Leikhamton is a 2014 Indian Meitei language film directed by Tej Kshetri and produced by Th. Leishang. It stars Maya Choudhury as the titular protagonist with Gokul Athokpam and Sushmita Mangsatabam in the lead roles. The story and screenplay of the film was written by Ksh. Subadani. Poirei Thokchom composed the soundtrack and Ksh. Subadani and Tej Kshetri wrote the lyrics.

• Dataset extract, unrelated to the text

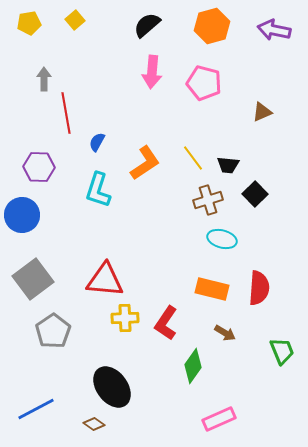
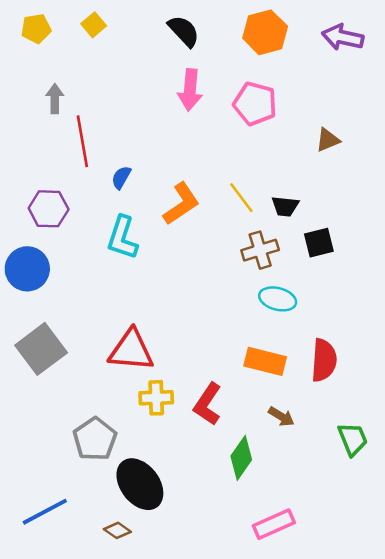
black semicircle: (147, 25) -> (184, 31), turned 88
black square: (255, 194) -> (319, 243), turned 30
gray pentagon: (53, 331) -> (95, 439), moved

Leikhamton was released at Bhagyachandra Open Air Theatre (BOAT), Imphal on 6 October 2014.

About
The film is about a widow Leikham (Maya Choudhury) who bravely faces the hurdles of life by driving a van for her livelihood. The film depicts the consequences met after Leikham's son got married and also narrates how her husband died. Gokul Athokpam plays double role in the film.

Cast
 Gokul Athokpam as Ibohal and Ningthem
 Maya Choudhury as Leikham
 Sushmita Mangsatabam as Dr. Ningthibee
 Nandakumar Nongmaithem
 Narmada Sougaijam as Leihao
 Irom Shyamkishore as Ningthibee's father
 Heisnam Ongbi Indu as R.K. Ongbi Ibemhal
 Longjam Ongbi Lalitabi as Tharikleima
 Hijam Shyamdhani as Rajkumar Sanajaoba
 Philem Puneshori
 Thokchom Joshep as Mera
 Jasmine Elangbam
 Pilot
 Ningthouja Jayvidya
 Tej Kshetri
 Ratan Lai

Soundtrack
Poirei Thokchom composed the soundtrack for the film and Ksh. Subadani and Tej Kshetri wrote the lyrics. The songs are titled Thajasu Thokli Leirangsu Satli, Thamoigi Mihulse and Numidang Waigina Tanjani.